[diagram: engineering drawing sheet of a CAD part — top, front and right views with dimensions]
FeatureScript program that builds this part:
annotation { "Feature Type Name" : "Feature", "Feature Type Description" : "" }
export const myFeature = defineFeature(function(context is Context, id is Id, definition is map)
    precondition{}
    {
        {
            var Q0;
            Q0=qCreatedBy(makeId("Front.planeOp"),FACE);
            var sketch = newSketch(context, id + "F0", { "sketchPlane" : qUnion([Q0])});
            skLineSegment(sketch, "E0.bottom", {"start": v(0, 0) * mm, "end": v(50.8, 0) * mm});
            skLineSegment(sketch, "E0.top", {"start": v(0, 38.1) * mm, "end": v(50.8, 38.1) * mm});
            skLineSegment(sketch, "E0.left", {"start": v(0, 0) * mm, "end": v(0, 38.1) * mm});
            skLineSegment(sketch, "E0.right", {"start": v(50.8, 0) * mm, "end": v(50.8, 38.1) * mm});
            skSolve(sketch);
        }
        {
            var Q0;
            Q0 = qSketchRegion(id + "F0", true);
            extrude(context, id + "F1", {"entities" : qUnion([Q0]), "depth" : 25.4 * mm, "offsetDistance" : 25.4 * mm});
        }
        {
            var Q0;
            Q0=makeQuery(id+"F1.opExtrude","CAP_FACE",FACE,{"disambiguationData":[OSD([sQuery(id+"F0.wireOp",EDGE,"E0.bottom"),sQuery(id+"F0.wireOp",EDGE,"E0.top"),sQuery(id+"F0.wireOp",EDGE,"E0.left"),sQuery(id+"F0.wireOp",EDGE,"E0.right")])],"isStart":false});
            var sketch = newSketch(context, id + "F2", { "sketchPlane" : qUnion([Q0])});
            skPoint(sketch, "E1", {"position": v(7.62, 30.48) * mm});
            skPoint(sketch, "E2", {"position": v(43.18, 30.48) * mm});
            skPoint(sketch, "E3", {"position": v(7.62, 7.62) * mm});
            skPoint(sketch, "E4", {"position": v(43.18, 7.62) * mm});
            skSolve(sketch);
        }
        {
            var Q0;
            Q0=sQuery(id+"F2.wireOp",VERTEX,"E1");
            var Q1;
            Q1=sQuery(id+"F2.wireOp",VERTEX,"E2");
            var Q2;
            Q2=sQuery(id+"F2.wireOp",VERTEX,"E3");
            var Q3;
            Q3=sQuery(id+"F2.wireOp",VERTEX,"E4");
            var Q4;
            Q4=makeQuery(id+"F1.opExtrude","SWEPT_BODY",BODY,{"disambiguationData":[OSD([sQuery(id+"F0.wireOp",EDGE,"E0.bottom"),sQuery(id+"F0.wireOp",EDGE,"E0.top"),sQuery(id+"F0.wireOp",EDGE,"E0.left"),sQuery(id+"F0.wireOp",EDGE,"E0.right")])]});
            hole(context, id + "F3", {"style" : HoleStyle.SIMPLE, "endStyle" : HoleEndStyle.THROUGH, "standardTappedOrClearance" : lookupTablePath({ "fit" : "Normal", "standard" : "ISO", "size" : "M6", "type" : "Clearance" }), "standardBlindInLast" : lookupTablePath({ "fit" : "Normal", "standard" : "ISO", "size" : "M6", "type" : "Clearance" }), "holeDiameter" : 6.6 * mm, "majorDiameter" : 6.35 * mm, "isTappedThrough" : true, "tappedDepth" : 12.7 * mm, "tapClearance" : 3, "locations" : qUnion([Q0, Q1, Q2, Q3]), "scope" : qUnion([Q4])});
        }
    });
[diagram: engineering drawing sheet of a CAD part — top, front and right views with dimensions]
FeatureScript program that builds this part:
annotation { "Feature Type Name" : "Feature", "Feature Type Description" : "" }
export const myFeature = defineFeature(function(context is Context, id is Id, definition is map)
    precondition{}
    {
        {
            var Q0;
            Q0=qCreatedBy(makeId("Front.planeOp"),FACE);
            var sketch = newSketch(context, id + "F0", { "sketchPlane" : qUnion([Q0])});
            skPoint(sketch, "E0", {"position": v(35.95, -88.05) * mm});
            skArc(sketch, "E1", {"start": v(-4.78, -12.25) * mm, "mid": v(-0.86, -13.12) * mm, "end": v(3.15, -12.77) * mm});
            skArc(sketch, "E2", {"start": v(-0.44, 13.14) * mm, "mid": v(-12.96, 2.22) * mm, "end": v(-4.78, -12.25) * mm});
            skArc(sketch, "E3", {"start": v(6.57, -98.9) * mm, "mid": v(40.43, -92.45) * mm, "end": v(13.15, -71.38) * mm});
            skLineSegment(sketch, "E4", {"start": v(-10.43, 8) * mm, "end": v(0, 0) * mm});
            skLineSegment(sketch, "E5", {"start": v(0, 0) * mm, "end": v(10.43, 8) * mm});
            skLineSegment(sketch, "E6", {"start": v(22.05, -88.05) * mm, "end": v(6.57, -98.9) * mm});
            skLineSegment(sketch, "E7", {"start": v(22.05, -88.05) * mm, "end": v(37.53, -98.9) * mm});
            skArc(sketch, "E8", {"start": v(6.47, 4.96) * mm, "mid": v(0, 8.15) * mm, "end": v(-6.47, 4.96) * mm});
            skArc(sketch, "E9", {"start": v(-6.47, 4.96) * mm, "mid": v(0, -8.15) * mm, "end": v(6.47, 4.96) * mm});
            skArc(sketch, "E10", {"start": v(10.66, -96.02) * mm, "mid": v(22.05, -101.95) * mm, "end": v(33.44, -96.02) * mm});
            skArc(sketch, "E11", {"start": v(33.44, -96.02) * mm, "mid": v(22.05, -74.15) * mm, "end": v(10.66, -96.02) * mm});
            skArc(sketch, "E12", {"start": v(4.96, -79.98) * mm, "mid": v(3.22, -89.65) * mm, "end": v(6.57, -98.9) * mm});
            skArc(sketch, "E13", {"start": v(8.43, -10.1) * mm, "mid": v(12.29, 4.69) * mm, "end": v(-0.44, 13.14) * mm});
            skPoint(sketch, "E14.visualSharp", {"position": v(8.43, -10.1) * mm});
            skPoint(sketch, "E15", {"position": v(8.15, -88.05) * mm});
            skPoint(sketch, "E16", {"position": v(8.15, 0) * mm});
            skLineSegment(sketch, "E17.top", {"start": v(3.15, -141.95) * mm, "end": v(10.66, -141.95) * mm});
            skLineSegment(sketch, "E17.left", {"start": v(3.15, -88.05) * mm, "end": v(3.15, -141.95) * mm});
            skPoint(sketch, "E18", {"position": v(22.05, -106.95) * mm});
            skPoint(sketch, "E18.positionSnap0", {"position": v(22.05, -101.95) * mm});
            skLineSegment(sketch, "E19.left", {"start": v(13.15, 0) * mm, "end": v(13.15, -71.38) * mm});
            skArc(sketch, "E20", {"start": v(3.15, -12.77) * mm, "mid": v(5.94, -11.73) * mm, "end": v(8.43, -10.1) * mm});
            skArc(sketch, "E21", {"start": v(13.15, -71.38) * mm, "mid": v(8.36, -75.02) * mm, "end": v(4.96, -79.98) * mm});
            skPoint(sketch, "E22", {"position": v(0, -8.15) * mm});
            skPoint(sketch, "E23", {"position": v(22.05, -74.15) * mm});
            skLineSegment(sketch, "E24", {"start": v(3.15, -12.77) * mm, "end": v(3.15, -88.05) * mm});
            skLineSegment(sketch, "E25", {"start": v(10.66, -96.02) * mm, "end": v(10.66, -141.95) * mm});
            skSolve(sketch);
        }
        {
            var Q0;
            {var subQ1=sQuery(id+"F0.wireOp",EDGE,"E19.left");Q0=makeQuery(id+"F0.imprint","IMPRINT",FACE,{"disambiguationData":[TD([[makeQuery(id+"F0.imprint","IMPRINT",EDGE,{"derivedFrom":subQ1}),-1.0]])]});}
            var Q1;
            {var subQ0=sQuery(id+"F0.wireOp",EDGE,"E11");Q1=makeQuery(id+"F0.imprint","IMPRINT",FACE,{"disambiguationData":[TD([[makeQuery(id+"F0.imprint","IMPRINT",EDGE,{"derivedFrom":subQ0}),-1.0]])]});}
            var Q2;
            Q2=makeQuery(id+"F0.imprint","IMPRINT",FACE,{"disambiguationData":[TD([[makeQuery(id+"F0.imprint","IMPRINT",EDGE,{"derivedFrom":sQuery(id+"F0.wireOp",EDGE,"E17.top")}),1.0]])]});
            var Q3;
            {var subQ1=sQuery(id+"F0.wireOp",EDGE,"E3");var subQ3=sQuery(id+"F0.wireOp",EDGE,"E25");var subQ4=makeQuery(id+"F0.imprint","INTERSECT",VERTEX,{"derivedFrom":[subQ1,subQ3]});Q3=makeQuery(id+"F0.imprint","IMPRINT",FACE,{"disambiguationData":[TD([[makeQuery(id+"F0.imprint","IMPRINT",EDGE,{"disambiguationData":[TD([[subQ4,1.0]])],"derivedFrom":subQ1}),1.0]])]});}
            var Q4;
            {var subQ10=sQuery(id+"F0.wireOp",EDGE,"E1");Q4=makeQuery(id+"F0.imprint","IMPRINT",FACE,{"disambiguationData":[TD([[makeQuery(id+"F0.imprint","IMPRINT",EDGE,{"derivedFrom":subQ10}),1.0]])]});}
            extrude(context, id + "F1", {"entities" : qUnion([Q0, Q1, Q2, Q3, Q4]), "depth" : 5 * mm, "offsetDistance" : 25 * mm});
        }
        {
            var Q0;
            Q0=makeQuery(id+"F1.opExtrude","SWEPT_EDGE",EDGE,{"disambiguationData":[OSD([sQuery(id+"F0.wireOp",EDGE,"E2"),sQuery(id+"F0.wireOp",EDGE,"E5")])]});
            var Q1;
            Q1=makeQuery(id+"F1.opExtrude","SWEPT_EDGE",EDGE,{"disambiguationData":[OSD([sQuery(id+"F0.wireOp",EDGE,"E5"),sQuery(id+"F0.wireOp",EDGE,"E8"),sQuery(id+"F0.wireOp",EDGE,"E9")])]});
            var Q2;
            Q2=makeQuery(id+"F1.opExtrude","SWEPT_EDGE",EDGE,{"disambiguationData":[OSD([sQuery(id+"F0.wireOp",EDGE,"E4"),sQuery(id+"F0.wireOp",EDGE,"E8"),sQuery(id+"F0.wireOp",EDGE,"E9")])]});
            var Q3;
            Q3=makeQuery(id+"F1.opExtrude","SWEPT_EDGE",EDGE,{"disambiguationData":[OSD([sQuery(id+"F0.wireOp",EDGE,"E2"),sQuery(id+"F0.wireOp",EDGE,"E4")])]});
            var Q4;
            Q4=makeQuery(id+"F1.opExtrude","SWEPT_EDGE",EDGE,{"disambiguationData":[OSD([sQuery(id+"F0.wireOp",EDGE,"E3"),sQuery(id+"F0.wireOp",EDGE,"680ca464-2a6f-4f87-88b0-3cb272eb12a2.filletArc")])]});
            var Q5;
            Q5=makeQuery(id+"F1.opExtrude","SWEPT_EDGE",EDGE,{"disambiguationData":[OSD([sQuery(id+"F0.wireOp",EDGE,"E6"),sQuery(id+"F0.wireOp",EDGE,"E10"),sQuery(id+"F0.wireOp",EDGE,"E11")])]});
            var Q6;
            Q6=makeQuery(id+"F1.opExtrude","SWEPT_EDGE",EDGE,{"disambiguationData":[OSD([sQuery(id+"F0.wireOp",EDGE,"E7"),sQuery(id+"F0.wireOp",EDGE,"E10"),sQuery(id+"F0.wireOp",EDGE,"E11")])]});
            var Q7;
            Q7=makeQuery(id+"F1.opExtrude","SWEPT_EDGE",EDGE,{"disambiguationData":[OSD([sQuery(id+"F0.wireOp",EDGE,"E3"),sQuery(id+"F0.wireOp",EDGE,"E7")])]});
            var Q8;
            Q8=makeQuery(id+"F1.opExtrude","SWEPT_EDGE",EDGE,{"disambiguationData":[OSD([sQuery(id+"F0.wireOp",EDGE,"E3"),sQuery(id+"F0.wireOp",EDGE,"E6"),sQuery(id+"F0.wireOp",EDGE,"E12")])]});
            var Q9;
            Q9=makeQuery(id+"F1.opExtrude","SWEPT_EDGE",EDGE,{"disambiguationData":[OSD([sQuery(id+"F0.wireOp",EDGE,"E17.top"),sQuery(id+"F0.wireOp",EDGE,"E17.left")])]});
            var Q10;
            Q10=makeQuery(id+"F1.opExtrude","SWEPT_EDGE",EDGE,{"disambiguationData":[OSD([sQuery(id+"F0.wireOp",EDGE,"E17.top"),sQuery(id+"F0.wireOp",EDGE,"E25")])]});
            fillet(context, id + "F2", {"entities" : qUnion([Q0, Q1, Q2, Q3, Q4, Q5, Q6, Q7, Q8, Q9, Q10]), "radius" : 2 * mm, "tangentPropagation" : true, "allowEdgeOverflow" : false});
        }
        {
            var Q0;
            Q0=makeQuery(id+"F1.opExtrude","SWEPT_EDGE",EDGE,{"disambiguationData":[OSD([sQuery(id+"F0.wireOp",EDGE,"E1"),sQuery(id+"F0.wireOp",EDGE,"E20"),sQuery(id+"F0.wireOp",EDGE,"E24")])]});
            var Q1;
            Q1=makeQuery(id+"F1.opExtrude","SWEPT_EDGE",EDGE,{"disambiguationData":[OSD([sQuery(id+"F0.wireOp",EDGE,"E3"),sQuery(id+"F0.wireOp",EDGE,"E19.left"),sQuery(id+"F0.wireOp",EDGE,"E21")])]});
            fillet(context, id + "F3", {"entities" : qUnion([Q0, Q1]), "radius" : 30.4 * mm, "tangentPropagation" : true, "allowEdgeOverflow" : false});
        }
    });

→ **Given request**
Reproduce the records verbatim from their first line through the line containing "Q0 = qSketchRegion(id", with both of those lines included.

→ **Task solution**
[diagram: engineering drawing sheet of a CAD part — top, front and right views with dimensions]
FeatureScript program that builds this part:
annotation { "Feature Type Name" : "Feature", "Feature Type Description" : "" }
export const myFeature = defineFeature(function(context is Context, id is Id, definition is map)
    precondition{}
    {
        {
            var Q0;
            Q0=qCreatedBy(makeId("Front.planeOp"),FACE);
            var sketch = newSketch(context, id + "F0", { "sketchPlane" : qUnion([Q0])});
            skLineSegment(sketch, "E0.bottom", {"start": v(0, 0) * mm, "end": v(50.8, 0) * mm});
            skLineSegment(sketch, "E0.top", {"start": v(0, 38.1) * mm, "end": v(50.8, 38.1) * mm});
            skLineSegment(sketch, "E0.left", {"start": v(0, 0) * mm, "end": v(0, 38.1) * mm});
            skLineSegment(sketch, "E0.right", {"start": v(50.8, 0) * mm, "end": v(50.8, 38.1) * mm});
            skSolve(sketch);
        }
        {
            var Q0;
            Q0 = qSketchRegion(id + "F0", true);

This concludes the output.